Meh. I live in Canada, and my provider has been doing something similar for years. It took about a month or two after it was introduced before someone had written an encryption patch for a couple of bittorrent clients, and presto: bandwidth throttled up again in no time.

Commercial interests can do whatever they feel is in their best interests. They're a private company, and if you don't like it, get your internet elsewhere. But all the paid programmers working on the problem take years to develop a blocking technique that takes bored hobbyists no time to get around. It's not practical, and will eventually go the same way as DRM.

Wednesday, January 9, 2008 09:38 AM

Criminal Charges?

While it would be nice to see them get hit with a fine, aren't there laws on the books making it a criminal act to spoof traffic in this way? Of course, laws like that never seem to end up applying to corporations; look at the Sony rootkit fiasco for plain evidence of that. Civil penatlties are nice, but if we have laws criminalizing individuals for the same acts these companies are performing, they should be applied. I have always thought that executives will think nothing of paying a fine, but will think twice about spending time in jail.

Wednesday, January 9, 2008 11:16 AM

Re: Criminal Charges

edgore, I'd love it to be that way as well, but my guess is that even in the event that charges were brought against these companies, you'd quickly see some retroactive amnesty legislation being passed...

Wednesday, January 9, 2008 11:25 AM

@hack

That's crazy talk! Our Congress would never even consider such a thing! You, sir, have insulted America.

Thursday, January 10, 2008 08:29 AM

one bad apple?

Another question would be whether Comcast is alone in this sort of policy? Are Verizon and other service providers utilizing similar tactics? It would seem that this only increases the necessity to push congress towards taking action.

Friday, January 11, 2008 05:38 AM

The bigger issue

The one that should land someone in prison, really.

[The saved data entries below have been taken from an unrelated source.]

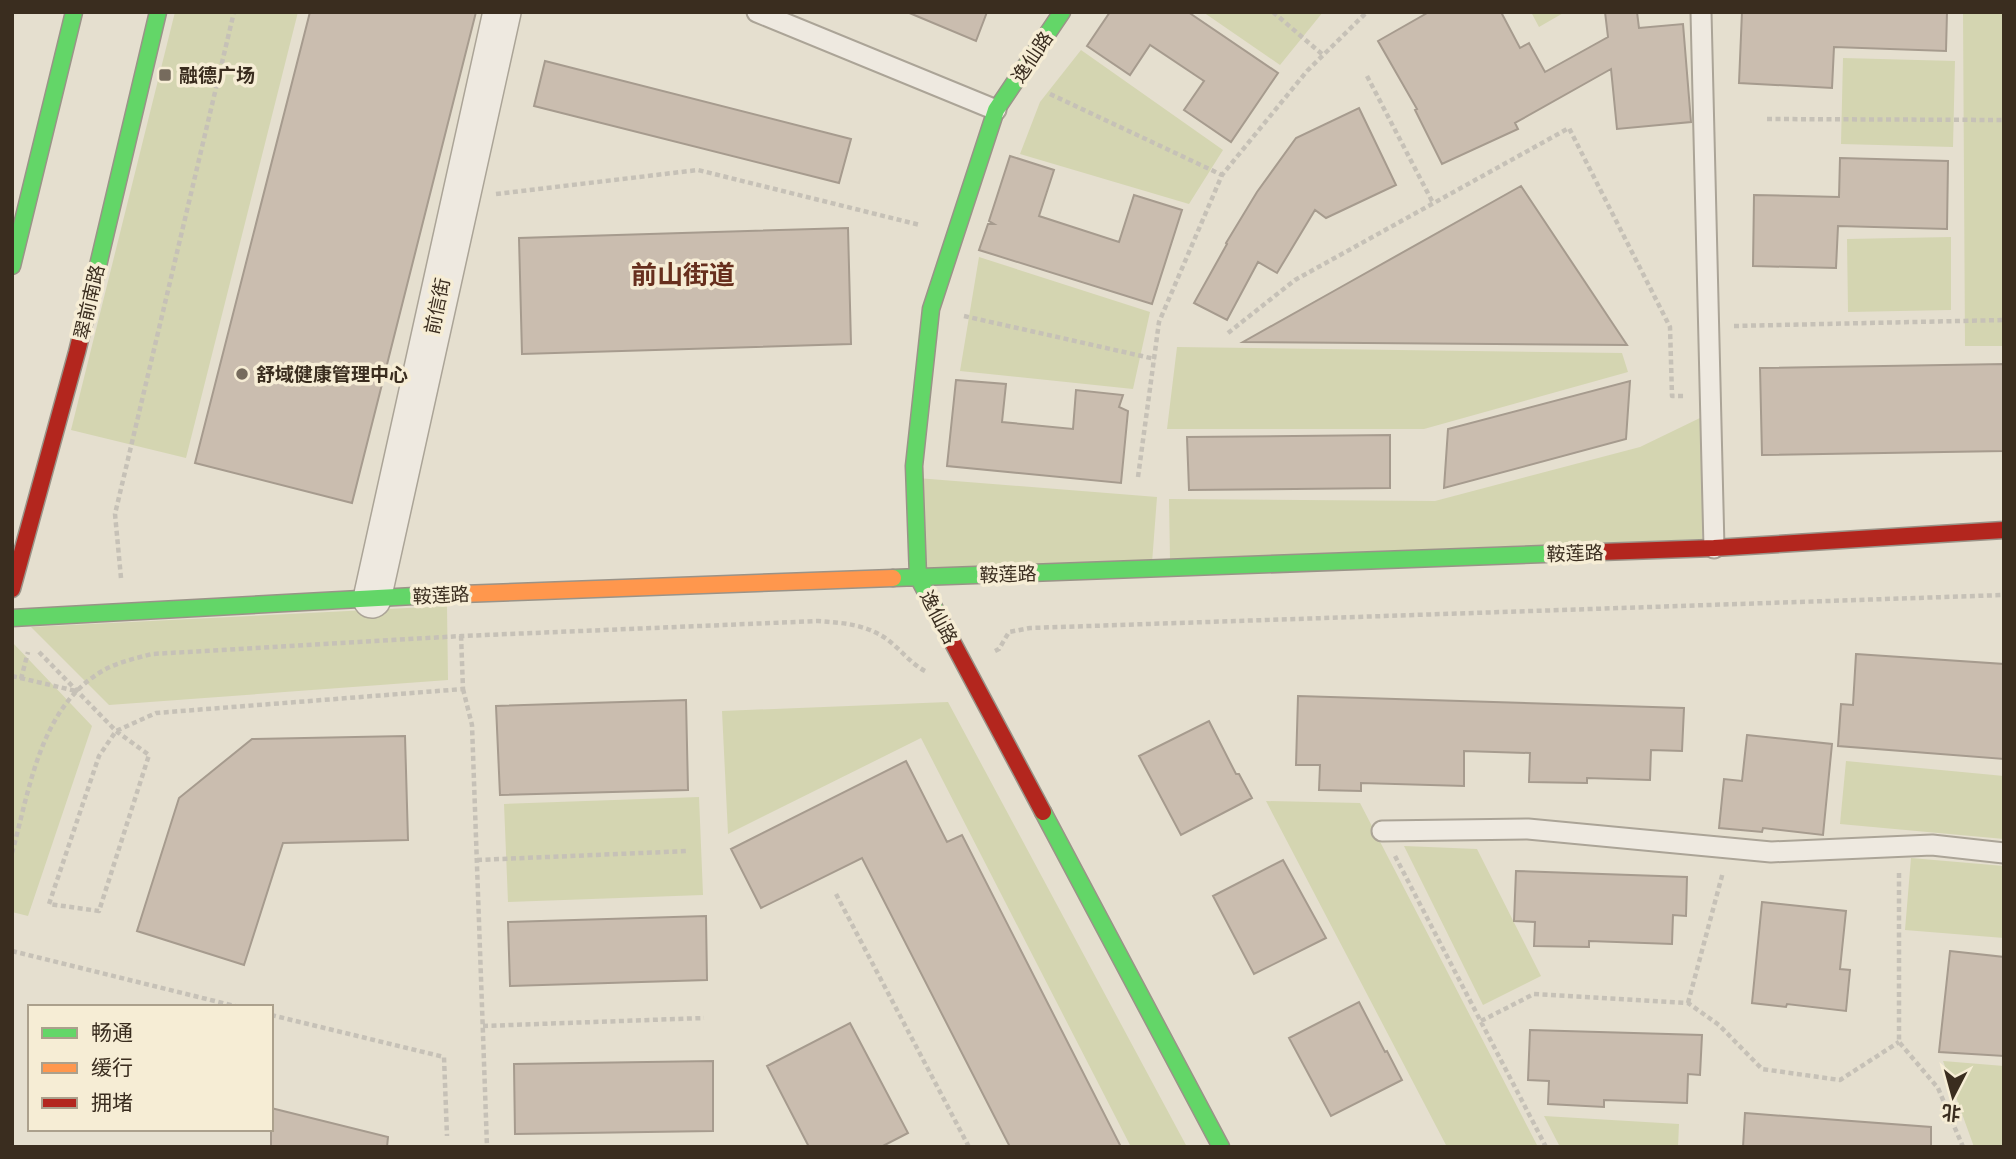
<svg xmlns="http://www.w3.org/2000/svg" width="2016" height="1159" viewBox="0 0 2016 1159" font-family="'Libre Baskerville','Noto Sans SC',serif">
	<style>
		.green { fill: #d4d5b1 }
		.building { fill: #cabdaf; stroke: #a69b8e; stroke-width: 2 }
		.lines { fill: none; stroke-linecap: round; stroke-linejoin: round }
		.lane-casing { stroke: #aba497; stroke-width: 23 }
		.street-casing { stroke: #aba497; stroke-width: 40 }
		.fast-casing { stroke: #9a9388; stroke-width: 19 }
		.slow-casing { stroke: #9a9388; stroke-width: 19 }
		.jam-casing { stroke: #9a9388; stroke-width: 19 }
		.path { stroke: #c6c1b7; stroke-width: 4.5; stroke-dasharray: 5 3.5; stroke-linecap: butt }
		.lane { stroke: #eee9e0; stroke-width: 19 }
		.street { stroke: #eee9e0; stroke-width: 37 }
		.fast { stroke: #63d668; stroke-width: 16 }
		.slow { stroke: #ff974d; stroke-width: 16 }
		.jam { stroke: #b3261e; stroke-width: 16 }
		.poi-dot { fill: #766b5d; stroke: #f6edd5; stroke-width: 2.5 }
		.labels { text-anchor: middle; stroke-width: 7; stroke-linejoin: round; paint-order: stroke }
		.street-label { font-size: 19px; fill: #3a2d1f; stroke: #f6edd5 }
		.poi-label { font-size: 19px; font-weight: bold; fill: #3a2d1f; stroke: #f6edd5; text-anchor: start }
		.district-label { font-size: 26px; font-weight: bold; fill: #672f1d; stroke: #f6edd5 }
	</style>
	<rect width="100%" height="100%" fill="#e5dfcf"/>
	<path class="green" d="M175 12H298L186 458 71 430Z
		M1203 12H1323L1280 65Z
		M1531 12H1565L1539 27Z
		M1963 12H2004V346H1965Z
		M1081 50 1223 150 1189 204 1020 154 1040 102Z
		M1843 58 1955 61 1953 147 1841 144Z
		M1951 237V310L1848 312 1847 239Z
		M979 257 1150 312 1133 389 960 371Z
		M1177 347 1622 353 1628 372 1424 429H1167Z
		M1702 417V539L1170 559 1169 499 1435 501 1640 447Z
		M917 478 1157 497 1152 563 921 573Z
		M447 606 448 680 109 705 31 627Z
		M13 643 92 726 28 916 12 912Z
		M948 702 1187 1147H1131L921 738 728 834 722 711Z
		M1846 761 2004 776V839L1840 824Z
		M699 797 703 895 508 902 504 804Z
		M1266 801 1360 803 1538 1147H1447Z
		M1404 846 1477 849 1541 976 1483 1005Z
		M1911 858 2004 866V938L1905 930Z
		M1943 1061 2004 1066V1147H1974Z
		M1544 1116 1679 1124 1678 1147H1560Z"/>
	<path class="building" d="M310 12H476L352 503 195 463Z
		M907 12H987L976 41Z
		M1110 12H1188L1278 73 1231 142 1184 110 1204 81 1150 45 1130 75 1087 46Z
		M1429 12H1501L1520 48 1529 43 1545 72 1608 37 1605 12H1637L1639 28 1683 24 1691 122 1617 129 1611 69 1515 123 1518 129 1442 164 1415 110 1417 109 1378 41Z
		M1742 12H1947L1946 51 1834 47 1832 88 1739 83Z
		M545 61 851 139 839 183 534 106Z
		M1359 108 1396 185 1326 218 1315 210 1277 273 1258 262 1227 320 1194 303 1227 244 1226 243 1257 192 1296 138Z
		M1010 156 1054 170 1039 216 1119 242 1134 195 1182 210 1152 304 979 250 988 224H994L989 221Z
		M1840 158 1948 161 1947 229 1838 226 1836 268 1753 266 1754 195 1839 197Z
		M1521 186 1627 345 1243 342 1341 287Z
		M848 228 851 344 522 354 519 238Z
		M2004 364V451L1762 455 1760 368Z
		M956 380 1006 384 1002 422 1073 429 1076 390 1123 395 1119 407 1128 411 1121 483 947 466Z
		M1630 381 1626 439 1444 488 1448 429Z
		M1390 435V488L1189 490 1187 437Z
		M1856 654 2004 664V759L1838 746 1841 704 1853 705Z
		M1298 696 1684 708 1682 751 1651 750 1650 780 1587 778V783L1529 782 1530 753 1464 751V786L1361 783V791L1319 790 1320 765H1296Z
		M686 700 688 790 500 795 496 706Z
		M1209 721 1236 774H1239L1252 798 1181 835 1139 756Z
		M1747 735 1832 744 1823 835 1763 828 1762 832 1719 828 1724 779 1742 781Z
		M405 736 408 840 283 843 244 965 137 931 179 798 252 739Z
		M906 761 947 842 962 835 1121 1147H1010L862 858 761 908 731 849Z
		M1283 860 1326 938 1254 974 1213 896Z
		M1516 871 1687 877 1686 916 1673 915 1672 944 1589 941V947L1534 946 1535 922 1514 921Z
		M1762 902 1846 911 1840 969 1850 970 1846 1011 1787 1004 1786 1007 1752 1003Z
		M706 916 707 980 510 986 508 922Z
		M1950 951 2004 957V1056L1939 1052Z
		M1359 1002 1385 1052 1387 1051 1402 1080 1331 1116 1289 1038Z
		M850 1023 908 1133 881 1147H809L767 1066Z
		M1530 1030 1702 1035 1700 1075 1688 1074 1687 1103 1604 1100V1107L1548 1104 1549 1081 1528 1080Z
		M713 1061V1131L515 1134 514 1064Z
		M271 1108 388 1137 387 1147H271Z
		M1745 1113 1931 1127V1147H1743Z"/>
	<g class="lines">
		<defs>
			<path id="lane" d="M757 12 996 110
				M1701 12 1714 548
				M1382 831 1528 829 1771 852 1932 845 2004 853"/>
			<path id="street" d="M372 599 502 12"/>
			<path id="fast" d="M12 266 74 12
				M96 274 158 12
				M893 578 1572 553
				M937 613 918 577 914 466 931 309 996 110 1062 12
				M12 618 433 595
				M1043 812 1221 1147"/>
			<path id="slow" d="M433 595 893 578"/>
			<path id="jam" d="M1572 553 1714 548 2004 530
				M12 589 77 352 96 274
				M937 613 1043 812"/>
		</defs>
		<use href="#lane" class="lane-casing"/>
		<use href="#street" class="street-casing"/>
		<use href="#fast" class="fast-casing"/>
		<use href="#slow" class="slow-casing"/>
		<use href="#jam" class="jam-casing"/>
		<path class="path" d="M1273 12 1323 55
			M1367 76 1433 203
			M1050 94 1222 175
			M1767 119 2004 120
			M496 194 698 170 920 225
			M964 316 1155 359
			M1734 326 2004 320
			M1228 333 1295 280 1569 128 1670 327 1672 396H1685
			M1138 477 1159 322 1222 175 1307 71 1367 12
			M121 578 115 514 234 12
			M995 651 999 649 1009 632 1030 628 2004 595
			M39 652 116 731 149 755 99 911 49 904 99 756 116 731 156 713 463 689 461 635
			M12 676 76 691
			M21 679 28 652
			M463 689 472 725 487 1147
			M12 853C29 792 39 713 96 675 113 663 133 659 152 654L462 636 818 621C843 623 866 624 888 640 901 650 912 665 927 672
			M1395 856 1546 1147
			M477 860 688 851
			M1899 873V1042L1938 1088 1963 1147
			M836 894 969 1147
			M12 951 239 1007
			M1688 1003 1723 872
			M271 1015 444 1057 447 1136
			M1481 1021 1534 994 1688 1003 1719 1025 1762 1069 1840 1080 1899 1042
			M483 1026 704 1018"/>
		<use href="#lane" class="lane"/>
		<use href="#street" class="street"/>
		<use href="#fast" class="fast"/>
		<use href="#slow" class="slow"/>
		<use href="#jam" class="jam"/>
	</g>
	<g class="poi-dot">
		<rect x="158" y="68" width="14" height="14" rx="3.5"/>
		<circle cx="242" cy="374" r="7"/>
	</g>
	<g class="labels">
		<g class="street-label">
			<text transform="translate(1032 57) rotate(-56)" y="7">逸仙路</text>
			<text transform="translate(89 302) rotate(-77)" y="7">翠前南路</text>
			<text transform="translate(437 306) rotate(-78)" y="7">前信街</text>
			<text transform="translate(1575 553) rotate(-2)" y="7">鞍莲路</text>
			<text transform="translate(1008 574) rotate(-2)" y="7">鞍莲路</text>
			<text transform="translate(441 595) rotate(-3)" y="7">鞍莲路</text>
			<text transform="translate(939 617) rotate(62)" y="7">逸仙路</text>
		</g>
		<g class="poi-label">
			<text x="179" y="82">融德广场</text>
			<text x="256" y="381">舒域健康管理中心</text>
		</g>
		<g class="district-label">
			<text x="683" y="284">前山街道</text>
		</g>
	</g>
	<rect width="2016" height="1159" fill="none" stroke="#3a2d1f" stroke-width="28"/>
	<rect x="28" y="1005" width="245" height="126" fill="#f6edd5" stroke="#aba08c" stroke-width="2"/>
	<rect x="42" y="1028" width="35" height="10" fill="#63d668" stroke="#aba08c" stroke-width="2"/>
	<text x="91" y="1040" font-size="21" fill="#3a2d1f">畅通</text>
	<rect x="42" y="1063" width="35" height="10" fill="#ff974d" stroke="#aba08c" stroke-width="2"/>
	<text x="91" y="1075" font-size="21" fill="#3a2d1f">缓行</text>
	<rect x="42" y="1098" width="35" height="10" fill="#b3261e" stroke="#aba08c" stroke-width="2"/>
	<text x="91" y="1110" font-size="21" fill="#3a2d1f">拥堵</text>
	<g transform="translate(1953 1096) rotate(186)" stroke="#f6edd5" stroke-width="5" paint-order="stroke">
	<path d="M0-5L12 26L0 18L-12 26Z" fill="#3a2d1f"/>
	<text y="-10" font-size="19" font-weight="bold" text-anchor="middle" fill="#3a2d1f">北</text>
	</g>
</svg>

Comcast does this with encrypted traffic. Which means they are decrypting your traffic, since you can't tell what's going on just by looking at source and destination ports, and decrypting traffic is against the law.

They do only do it to manage network traffic, I believe, because performance on PTP networks sometimes picks up dramatically in the wee hours. I've seen it jump from 12k to 400k. But my contract doesn't say I can get up to 15 meg only on traffic they specify.